Bernie Sanders Demokratik ön seçimde yer almasına rağmen, kendisini Kongre’de ilerici, bağımsız bir senatör olarak tanıtıyor. Hem Demokratlar hem de Cumhuriyetçilerin Amerikan siyaseti üzerindeki hakimiyetini onlarca yıldır eleştiriyor, hem Demokratlar hem de Cumhuriyetçilerde özetlenen Washington’un (Demokratik Parti) Wall Street ve kapitalizme çok fazla borçlu hale geldiğini söylüyor. Pek çok kişi, gelişim eksikliğinin   Bernie Sanders’ın son 40 yıldaki çabalarına Washington’daki iki partili sistemden uzaklığına bağlıyor. Bununla birlikte, bu yılki kampanya sırasında, Bay Sanders “sistem dışı” ona taraftarlar arasında olumlu bir imaj verdi (Donald Trump’ı 2016’da Cumhuriyetçi destekçiler arasında popüler yapan duruma benzer).

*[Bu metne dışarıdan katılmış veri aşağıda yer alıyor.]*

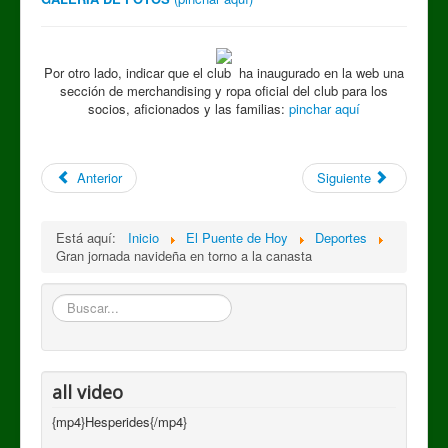
Por otro lado, indicar que el club ha inaugurado en la web una
sección de merchandising y ropa oficial del club para los
socios, aficionados y las familias:
pinchar aquí
Anterior
Siguiente
Está aquí:
Inicio
El Puente de Hoy
Deportes
Gran jornada navideña en torno a la canasta
Buscar
all video
{mp4}Hesperides{/mp4}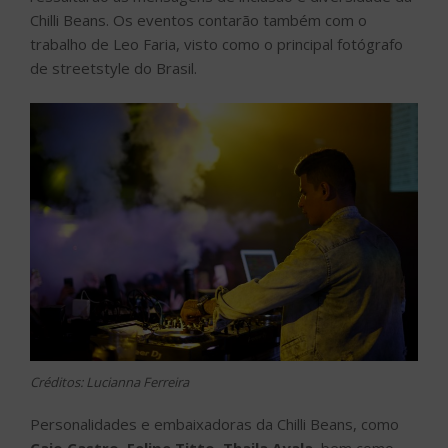
Chilli Beans. Os eventos contarão também com o
trabalho de Leo Faria, visto como o principal fotógrafo
de streetstyle do Brasil.
Créditos: Lucianna Ferreira
Personalidades e embaixadoras da Chilli Beans, como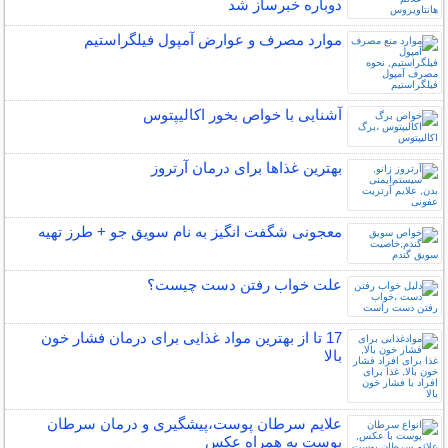
دوباره خبرساز شد
موارد مصرف و عوارض آمپول فیلگراستیم
آشنایی با خواص بخور اکالیپتوس
بهترین غذاها برای درمان آرتروز
معجونی شگفت انگیز به نام سویق جو + طرز تهیه
علت خواب رفتن دست چیست؟
17 تا از بهترین مواد غذایی برای درمان فشار خون
بالا
علایم سرطان پوست،پیشگیری و درمان سرطان
پوست به همراه عکس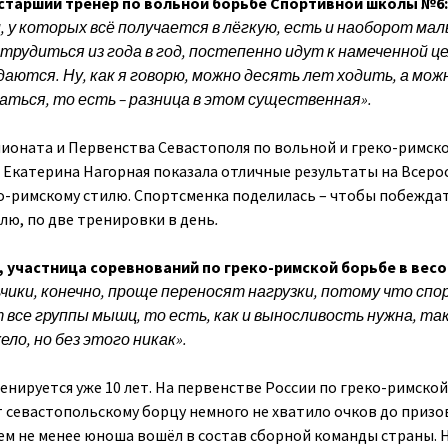
тарший тренер по вольной борьбе Спортивной школы №6
 у которых всё получается в лёгкую, есть и наоборот мал
рудиться из года в год, постепенно идут к намеченной це
аются. Ну, как я говорю, можно десять лет ходить, а мож
ться, то есть – разница в этом существенная».
ионата и Первенства Севастополя по вольной и греко-римск
. Екатерина Нагорная показала отличные результаты на Всеро
о-римскому стилю. Спортсменка поделилась – чтобы побеждат
елю, по две тренировки в день
.
 участница соревнований по греко-римской борьбе в вес
чики, конечно, проще переносят нагрузки, потому что спо
все группы мышц, то есть, как и выносливость нужна, так
ело, но без этого никак».
енируется уже 10 лет. На первенстве России по греко-римско
т севастопольскому борцу немного не хватило очков до призо
Тем не менее юноша вошёл в состав сборной команды страны. 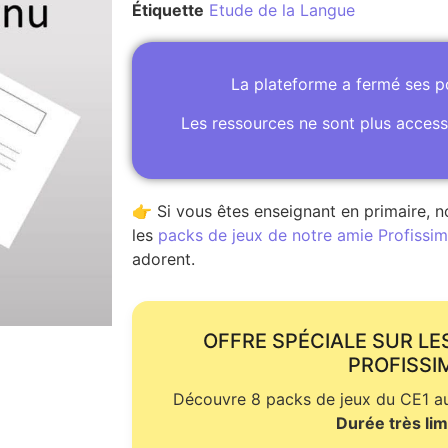
Étiquette
Etude de la Langue
La plateforme a fermé ses 
Les ressources ne sont plus access
👉 Si vous êtes enseignant en primaire, n
les
packs de jeux de notre amie Profissime
adorent.
OFFRE SPÉCIALE SUR LE
PROFISSI
Découvre 8 packs de jeux du CE1 au 
Durée très lim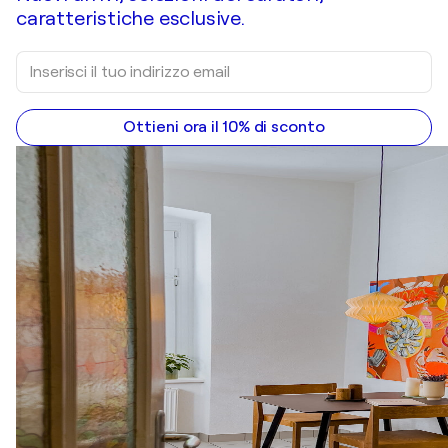
caratteristiche esclusive.
Ottieni ora il 10% di sconto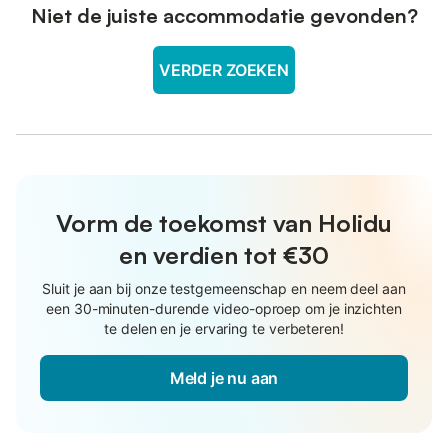
Niet de juiste accommodatie gevonden?
VERDER ZOEKEN
Vorm de toekomst van Holidu
en verdien tot €30
Sluit je aan bij onze testgemeenschap en neem deel aan
een 30-minuten-durende video-oproep om je inzichten
te delen en je ervaring te verbeteren!
Meld je nu aan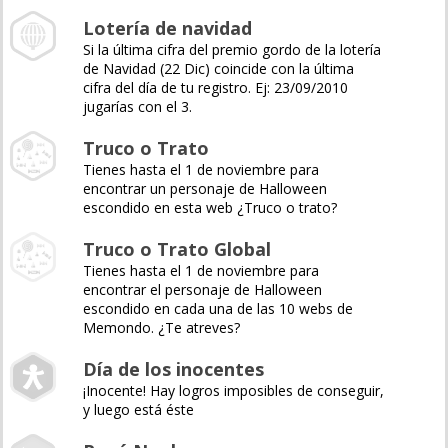
Lotería de navidad
Si la última cifra del premio gordo de la lotería
de Navidad (22 Dic) coincide con la última
cifra del día de tu registro. Ej: 23/09/2010
jugarías con el 3.
Truco o Trato
Tienes hasta el 1 de noviembre para
encontrar un personaje de Halloween
escondido en esta web ¿Truco o trato?
Truco o Trato Global
Tienes hasta el 1 de noviembre para
encontrar el personaje de Halloween
escondido en cada una de las 10 webs de
Memondo. ¿Te atreves?
Día de los inocentes
¡Inocente! Hay logros imposibles de conseguir,
y luego está éste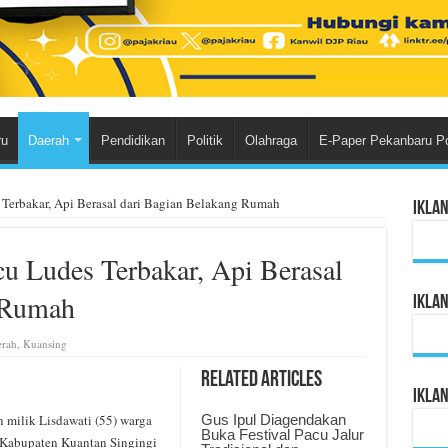
ru
Daerah
Pendidikan
Politik
Olahraga
E-Paper Pekanbaru P
Terbakar, Api Berasal dari Bagian Belakang Rumah
Ikla
 Ludes Terbakar, Api Berasal
g Rumah
Ikla
rah
,
Kuansing
Related Articles
Ikla
milik Lisdawati (55) warga
Gus Ipul Diagendakan
Buka Festival Pacu Jalur
, Kabupaten Kuantan Singingi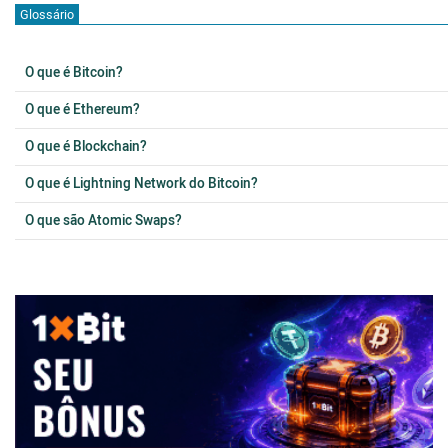
Glossário
O que é Bitcoin?
O que é Ethereum?
O que é Blockchain?
O que é Lightning Network do Bitcoin?
O que são Atomic Swaps?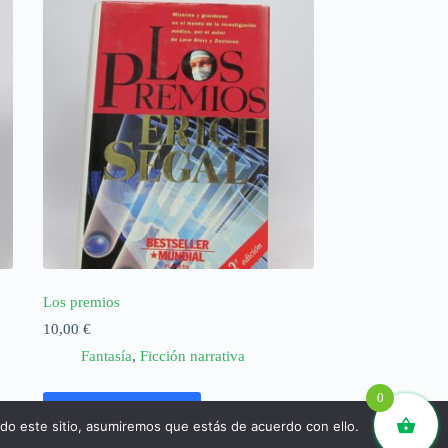
Los premios
10,00
€
Fantasía
,
Ficción narrativa
0
Añadir al carrito
ndo este sitio, asumiremos que estás de acuerdo con ello.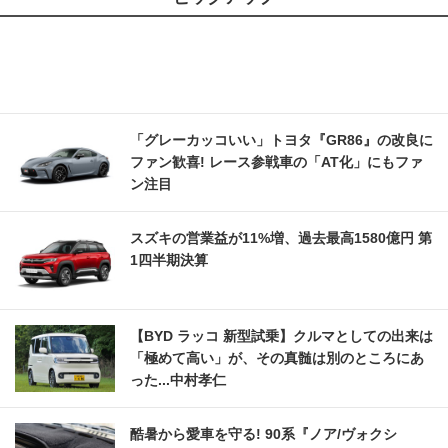
「グレーカッコいい」トヨタ『GR86』の改良に
ファン歓喜! レース参戦車の「AT化」にもファ
ン注目
スズキの営業益が11%増、過去最高1580億円 第
1四半期決算
【BYD ラッコ 新型試乗】クルマとしての出来は
「極めて高い」が、その真髄は別のところにあ
った...中村孝仁
酷暑から愛車を守る! 90系『ノア/ヴォクシ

Sanders, silah alıcılarının kayıtlarını ve teslimattaki gecikmeleri gözden geçirmeyi gerektiren çeşitli plan biçimlerine karşı çıkan silah satış yasaları konusundaki tutumu nedeniyle geniş çapta eleştirildi. Pozisyonunu savunurken, bunun kendisine oy verenlerin önceliklerini yansıttığını söylüyor.

2010’da perde arkasında yürüdü ve George W. Bush’un vergi politikalarını sürdürmesini önlemek için sekiz buçuk saat konuştu. Bu politikaların zenginlerin çıkarına olduğuna ve Amerika Birleşik Devletleri’ndeki sınıf ayrımını genişleteceğine inanıyordu.

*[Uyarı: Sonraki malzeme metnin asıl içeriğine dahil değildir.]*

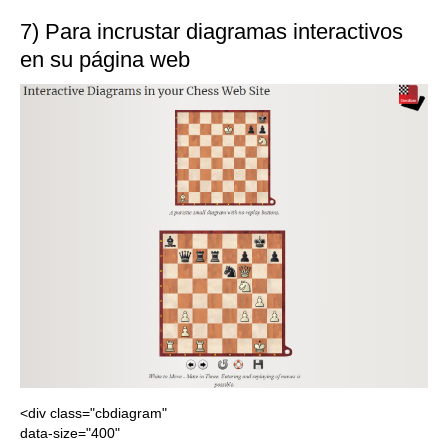
7) Para incrustar diagramas interactivos
en su página web
<div class="cbdiagram"
data-size="400"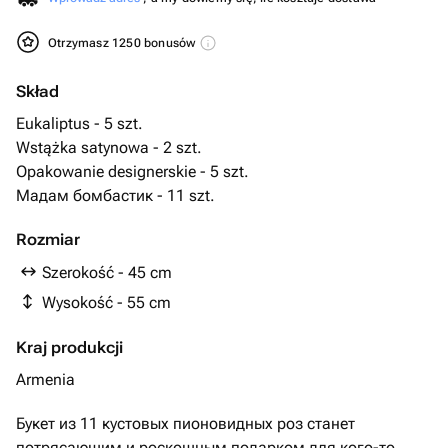
Otrzymasz 1250 bonusów
Skład
Eukaliptus - 5 szt.
Wstążka satynowa - 2 szt.
Opakowanie designerskie - 5 szt.
Мадам бомбастик - 11 szt.
Rozmiar
Szerokość - 45 cm
Wysokość - 55 cm
Kraj produkcji
Armenia
Букет из 11 кустовых пионовидных роз станет
потрясающим и роскошным подарком для кого-то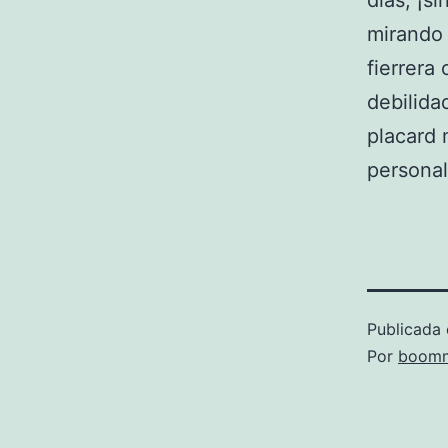
días, ¡s
mirando 
fierrera
debilida
placard 
personal
Publicada 
Por
boomm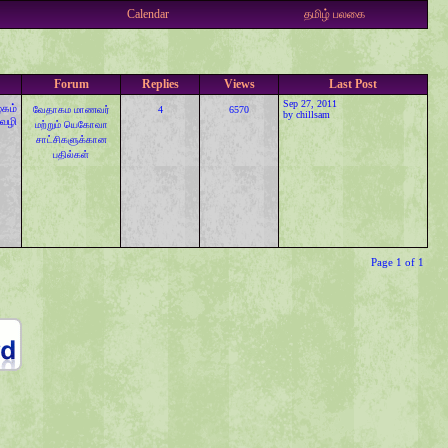
Calendar
தமிழ் பலகை
Forum
Replies
Views
Last Post
Sep 27, 2011
ழகம்
வேதாகம மாணவர்
4
6570
by
chillsam
 வழி
மற்றும் யெகோவா
சாட்சிகளுக்கான‌
பதில்கள்
Page 1 of 1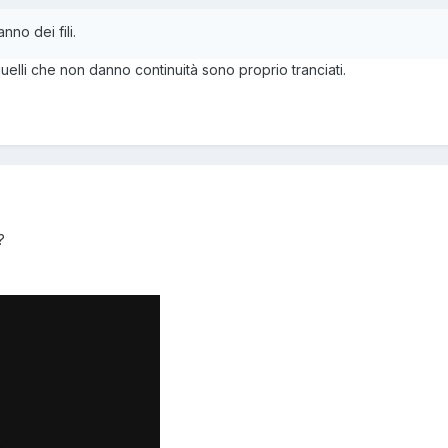
nno dei fili.
elli che non danno continuità sono proprio tranciati.
?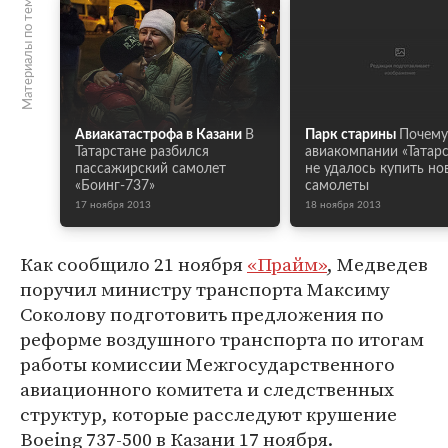
Материалы по теме
Авиакатастрофа в Казани
В
Парк старины
Почему
Татарстане разбился
авиакомпании «Татар
пассажирский самолет
не удалось купить но
«Боинг-737»
самолеты
17 ноября 2013
18 ноября 2013
Как сообщило 21 ноября
«Прайм»
, Медведев
поручил министру транспорта Максиму
Соколову подготовить предложения по
реформе воздушного транспорта по итогам
работы комиссии Межгосударственного
авиационного комитета и следственных
структур, которые расследуют крушение
Boeing 737-500 в Казани 17 ноября.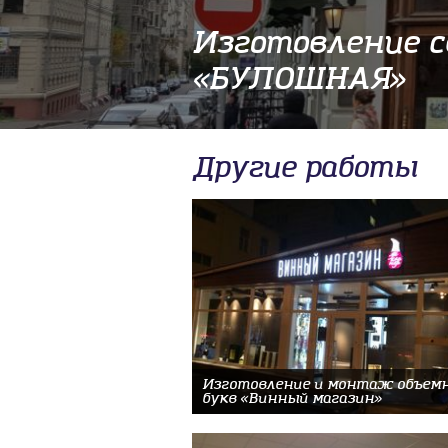
Изготовление с
«БУЛОШНАЯ»
Другие работы
Изготовление и монтаж объем
букв «Винный магазин»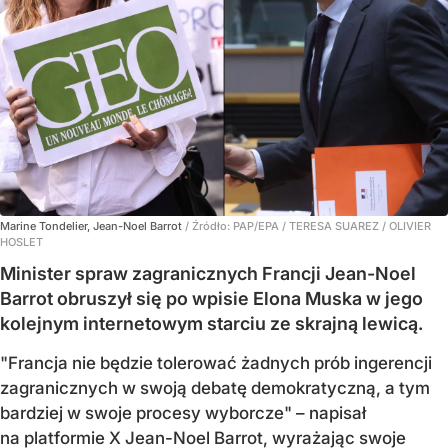
Marine Tondelier, Jean-Noel Barrot
/ Źródło:
PAP/EPA
/
TERESA SUAREZ / OLIVIER
HOSLET
Minister spraw zagranicznych Francji Jean-Noel
Barrot obruszył się po wpisie Elona Muska w jego
kolejnym internetowym starciu ze skrajną lewicą.
"Francja nie będzie tolerować żadnych prób ingerencji
zagranicznych w swoją debatę demokratyczną, a tym
bardziej w swoje procesy wyborcze" – napisał
na platformie X Jean-Noel Barrot, wyrażając swoje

Sanders, yeni göçmenler için vatandaşlığa giden bir yol olması gerektiğine inanıyor. 2013’te Kapsamlı Göçmenlik Reformu Planı lehine oy kullandı ve binlerce [yabancı] işçiyi asgari ücretle çalışmak ve Amerikalı çocuklarla rekabet etmek için ülkeye getirmenin kendisi  için pek mantıklı olmadığını söyledi.

Ama belki de Bernie Sanders’ın siyasi yaşamı hakkında dikkate alınması gereken en önemli şey, kendisi bir Yahudi olduğu, ancak pozisyonları İsrail politikalarına aykırı olduğu düşünüldüğünde, şimdi burada yaşayan ve çalışan bir Yahudiye ne olacağı sorusunun ortaya çıkmasıdır. İsrailliİ İsrail  politikalarıyla uyumlu mu? Bu, bir İsrailli’nin görünüşünün başka bir tezahürünü gösterecek demagojik bir davranış mı yoksa Sanders gerçekten düşüncelerine inanıyor ve arkasında duruyor mu ? 

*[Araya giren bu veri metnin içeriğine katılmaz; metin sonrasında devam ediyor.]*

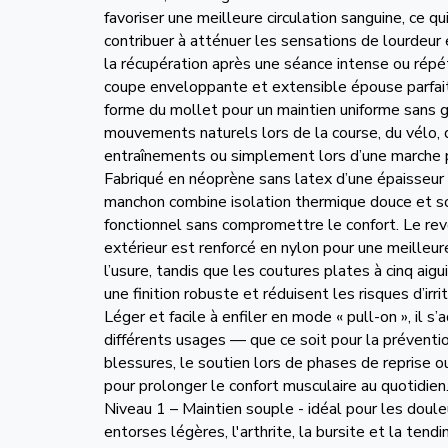
favoriser une meilleure circulation sanguine, ce qu
contribuer à atténuer les sensations de lourdeur 
la récupération après une séance intense ou répét
coupe enveloppante et extensible épouse parfai
forme du mollet pour un maintien uniforme sans 
mouvements naturels lors de la cou
rse, du vélo,
entraînements ou simplement lors d’une marche 
Fabriqué en néoprène sans latex d’une épaisseur
manchon combine isolation thermique douce et s
fonctionnel sans compromettre le confort. Le r
extérieur est renforcé en nylon pour une meilleur
l’usure, tandis que les coutures plates à cinq aigui
une finition robuste et réduisent les risques d’irri
Léger et facile à enfiler en mode « pull-on », il s’
différents usages — que ce soit pour la préventi
blessures, le soutien lors de phases de reprise 
pour prolonger le confort musculaire au quotidien
Niveau 1 – Maintien souple - idéal pour les doule
entorses légères, l'arthrite, la bursite et la tendi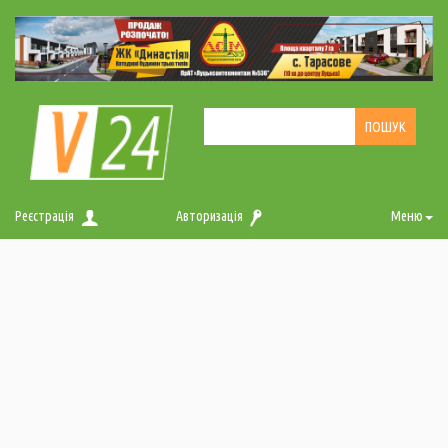
Реєстрація
Авторизація
Меню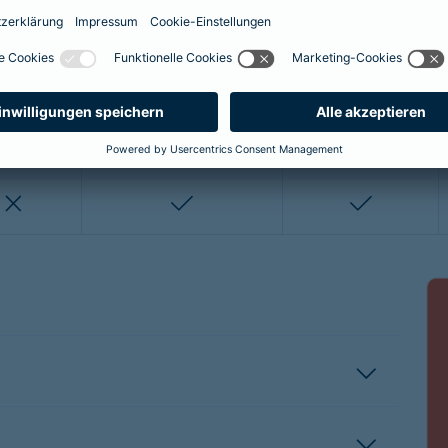
enthalten
enthalten
enthalten
nicht enthalten
nicht enthalten
enthalten
enthalten
nicht enthalten
nicht entha
nicht enthalten
enthalten
enthalten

Sorunun bir kısmının net bir cevabı olmasa da, belki cevabın bir kısmı, Sanders’ın başarılı ve etkili bir politikacı olmamasının nedeni, İsrail hükümetini ve Benjamin Netanyahu’nun kendisini eleştirmesidir. İsrail hükümetiyle uğraşmak onun siyasi yolunda başarılı olmasını engelledi ve bu, ABD siyasetinde başarılı olmak istiyorsa Yahudi lobisinin desteklediği  ABD’deki İsrail lobisinden güç ve destek alması gerektiğine işaret ediyor.